Prof Dr Matthias Gunzer heads the department of Biospectroscopy at ISAS and is Director of the Institute for Experimental Immunology and Imaging/Imaging Centre at Essen University Hospital. © ISAS

Prof Dr Matthias Gunzer heads the department of Biospectroscopy at ISAS and is Director of the Institute for Experimental Immunology and Imaging/Imaging Centre at Essen University Hospital. © ISAS

Answer by Prof Dr Matthias Gunzer:

"First of all, one has to say that we in the western world are very lucky to only have to speak of HIV, the human immunodeficiency virus, and not of AIDS. The reason for this is our access to excellent medical care with so-called highly active antiretroviral therapies (HAART). These medications ensure that HIV-positive patients do not develop acquired immunodeficiency syndrome (AIDS). Unfortunately, the situation for those affected by HIV in other countries, such as in large parts of Africa, is worse. That is why we definetely need a vaccine in order to protect them from HIV.

Vaccination is the process of confronting the body with specific antigens; in the case of viral diseases such as COVID-19 or AIDS, these are components of the virus that causes the disease. The aim is for our body to produce antibodies and defence cells against the antigens. The result of a successful vaccination is then a protective immune response that can last for months or years.

Scientists have been researching HIV vaccines for decades. But of more than 400 clinical studies on possible vaccines that have taken place since 1987, none has been convincing in terms of the final result. However, this is by no means because too little research is being done on HIV. We can clearly see this in the successful treatment options that now exist, such as HAART. We should not forget that many years of research on HIV have also led to the fact that we now know a great deal about how antibodies work, for example – or about how to induce them particularly efficiently with a vaccine.

Compared to the coronavirus, however, the HI virus is incredibly variable: tens of thousands of new copies are created every day - in a single person. On average, each of these new copies carries at least one unique mutation. Therefore, over the years, a single person carries countless variants in their body, but only a few of these variants can be transmitted to others. The main problem that these variants pose for vaccines is that some mutations are located precisely in the parts of the virus that are usually attacked by the immune system. Therefore, mutations like these can help the virus remain unrecognised. A successful vaccine needs to elicit an immune response that can deal with this diversity in order to provide full protection against an infection.

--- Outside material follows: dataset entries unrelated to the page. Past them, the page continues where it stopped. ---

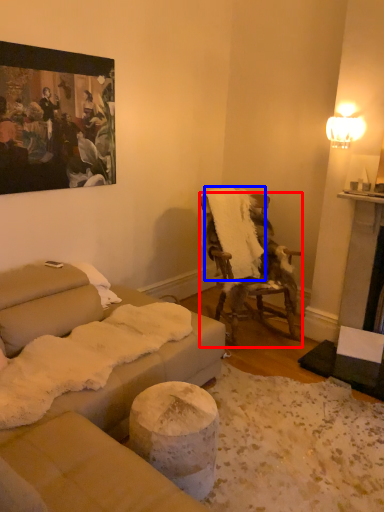
Question: Which point is closer to the camera, chair (highlighted by a red box) or blanket (highlighted by a blue box)?

Choices:
 (A) chair
 (B) blanket

Answer: (A)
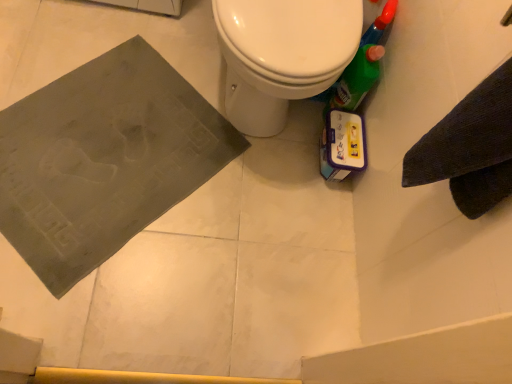
Locate an element on the screen. free space behind dark gray rubber mat at lower left is located at coordinates (167, 41).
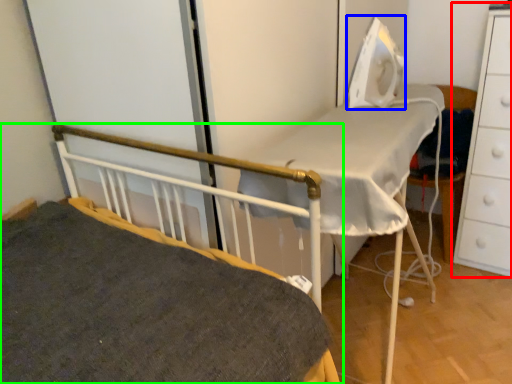
Question: Which object is the closest to the chest of drawers (highlighted by a red box)? Choose among these: equipment (highlighted by a blue box) or bed (highlighted by a green box).

Choices:
 (A) equipment
 (B) bed

Answer: (A)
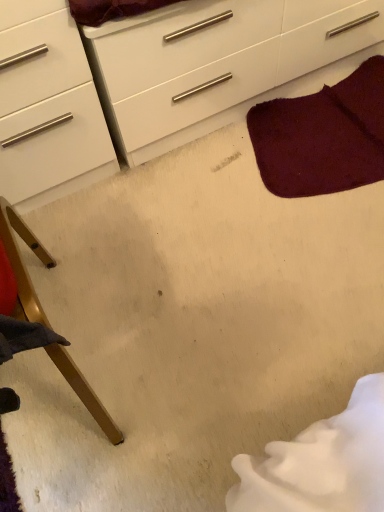
Question: Considering the relative sizes of white glossy chest of drawers at upper center and burgundy plush rug at upper right in the image provided, is white glossy chest of drawers at upper center bigger than burgundy plush rug at upper right?

Choices:
 (A) yes
 (B) no

Answer: (A)

Question: Does white glossy chest of drawers at upper center have a lesser width compared to burgundy plush rug at upper right?

Choices:
 (A) yes
 (B) no

Answer: (B)

Question: Is white glossy chest of drawers at upper center in front of burgundy plush rug at upper right?

Choices:
 (A) no
 (B) yes

Answer: (B)

Question: Considering the relative sizes of white glossy chest of drawers at upper center and burgundy plush rug at upper right in the image provided, is white glossy chest of drawers at upper center taller than burgundy plush rug at upper right?

Choices:
 (A) yes
 (B) no

Answer: (A)

Question: Does white glossy chest of drawers at upper center come behind burgundy plush rug at upper right?

Choices:
 (A) yes
 (B) no

Answer: (B)

Question: From the image's perspective, is white glossy chest of drawers at upper center beneath burgundy plush rug at upper right?

Choices:
 (A) no
 (B) yes

Answer: (A)

Question: Is burgundy plush rug at upper right closer to the viewer compared to wooden chair leg at lower left?

Choices:
 (A) no
 (B) yes

Answer: (A)

Question: Is burgundy plush rug at upper right facing away from wooden chair leg at lower left?

Choices:
 (A) yes
 (B) no

Answer: (B)

Question: From the image's perspective, is burgundy plush rug at upper right on wooden chair leg at lower left?

Choices:
 (A) no
 (B) yes

Answer: (B)

Question: From a real-world perspective, is burgundy plush rug at upper right physically above wooden chair leg at lower left?

Choices:
 (A) yes
 (B) no

Answer: (B)

Question: From the image's perspective, is burgundy plush rug at upper right under wooden chair leg at lower left?

Choices:
 (A) yes
 (B) no

Answer: (B)

Question: Does burgundy plush rug at upper right appear on the right side of wooden chair leg at lower left?

Choices:
 (A) yes
 (B) no

Answer: (A)

Question: Is white glossy chest of drawers at upper center at the back of wooden chair leg at lower left?

Choices:
 (A) yes
 (B) no

Answer: (B)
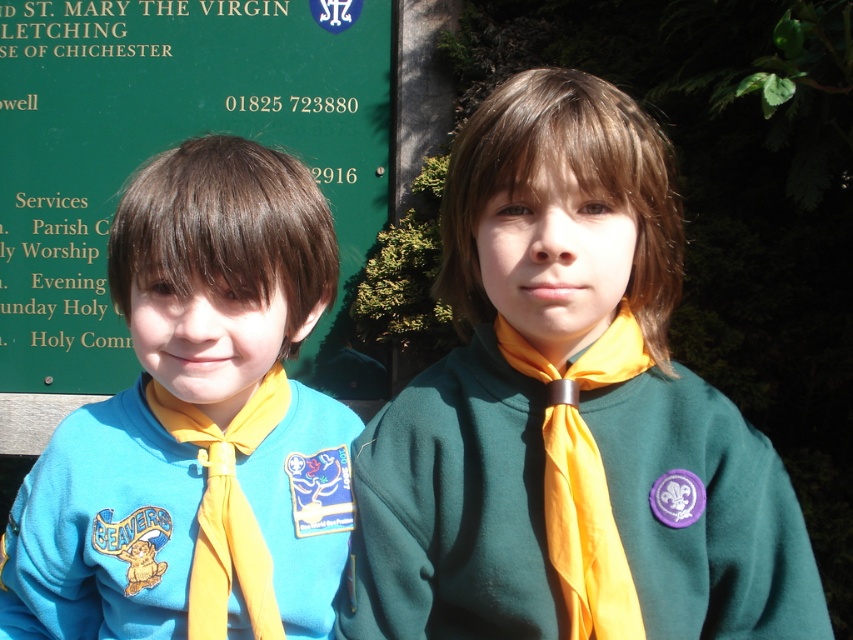
You are a scout leader trying to distribute pins to scouts. You have a limited number of pins that can only be attached to clothing items that are larger than 10 cm in size. Looking at the image, can you determine if the green fleece sweater at center or the yellow satin tie at center will qualify for receiving the pins?

The green fleece sweater at center is bigger than yellow satin tie at center. Since the requirement is for clothing items larger than 10 cm, and the sweater is larger than the tie, the green fleece sweater at center qualifies for receiving the pins.

You are a photographer taking a picture of the two boys in front of the green signboard. You notice the yellow silky necktie at center is partially blocking the view of the green signboard at upper left. To ensure the signboard is fully visible, which object should you adjust and in what direction?

You should adjust the yellow silky necktie at center to the right to allow the green signboard at upper left to become fully visible.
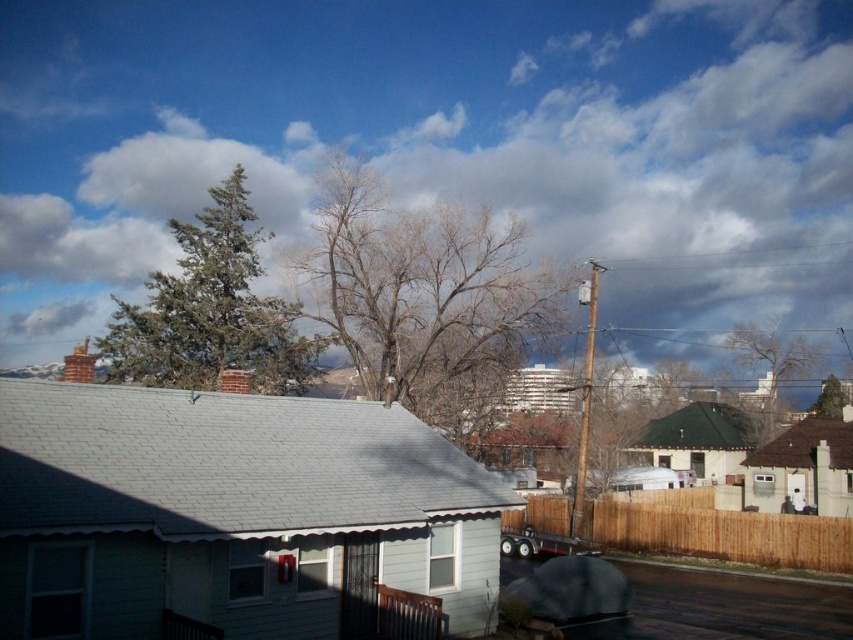
Question: Does green needle-like tree at upper left appear under bare branches at upper right?

Choices:
 (A) yes
 (B) no

Answer: (B)

Question: Which object is positioned closest to the white fluffy cloud at upper center?

Choices:
 (A) bare branches at center
 (B) bare branches at upper right

Answer: (A)

Question: Is green needle-like tree at upper left bigger than bare branches at upper right?

Choices:
 (A) no
 (B) yes

Answer: (B)

Question: Estimate the real-world distances between objects in this image. Which object is farther from the bare branches at center?

Choices:
 (A) white fluffy cloud at upper center
 (B) bare branches at upper right
 (C) green needle-like tree at upper left

Answer: (B)

Question: Is white fluffy cloud at upper center further to camera compared to bare branches at upper right?

Choices:
 (A) no
 (B) yes

Answer: (A)

Question: Which point is closer to the camera?

Choices:
 (A) (468, 108)
 (B) (340, 173)

Answer: (B)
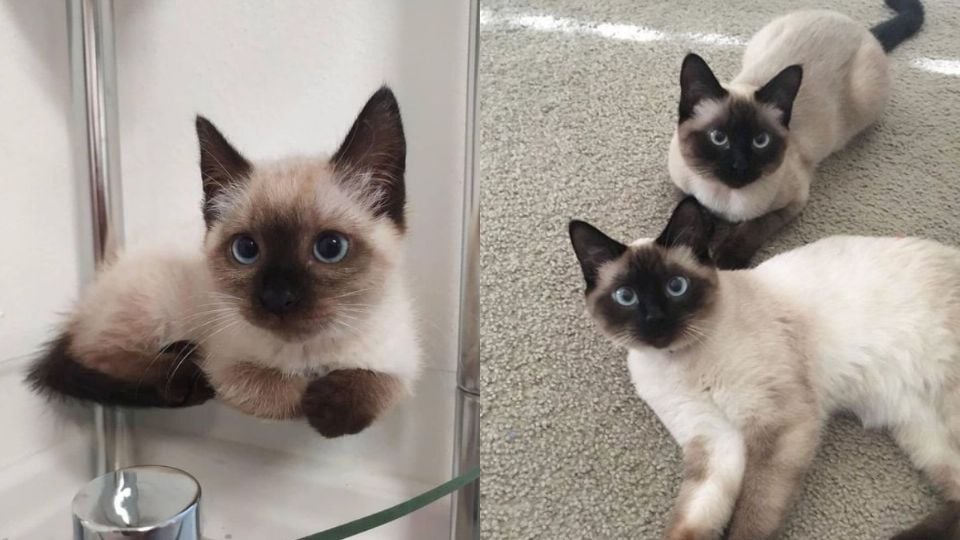
Find the location of a particular element. This screenshot has height=540, width=960. glass is located at coordinates (x=306, y=475).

In addition, unlike SARS-CoV-2, the HI virus is a true concealment artist. Parts of its surface are covered with a dense layer of sugar molecules - the glycan shield. This shield covers possible points of attack for antibodies. Although the coronavirus has such a sugar layer as well, the crucial areas of its spike protein remain uncovered. Thus, in the case of SARS-CoV-2, antibodies can recognise its spike protein and bind to it, thus neutralising the virus. The second hiding tactic that the HI virus uses is also tricky: the HI virus inserts its genetic blueprint into the DNA of its host, i.e. humans, and thus creates a hidden reservoir in the immune cells. This makes the HI viruses invisible to the immune system.

At present, six phase III trials are being conducted to investigate the efficacy and safety of potential HIV vaccines in large patient populations. Among the vaccine candidates are new variants such as those designed to elicit broadly neutralising antibodies and several based on mRNA molecules. Many people are already familiar with the latter because of the highly effective vaccines against COVID-19. That said, the research on HIV is ongoing - which is why, despite the challenges, we should by no means give up hope for an HIV vaccine."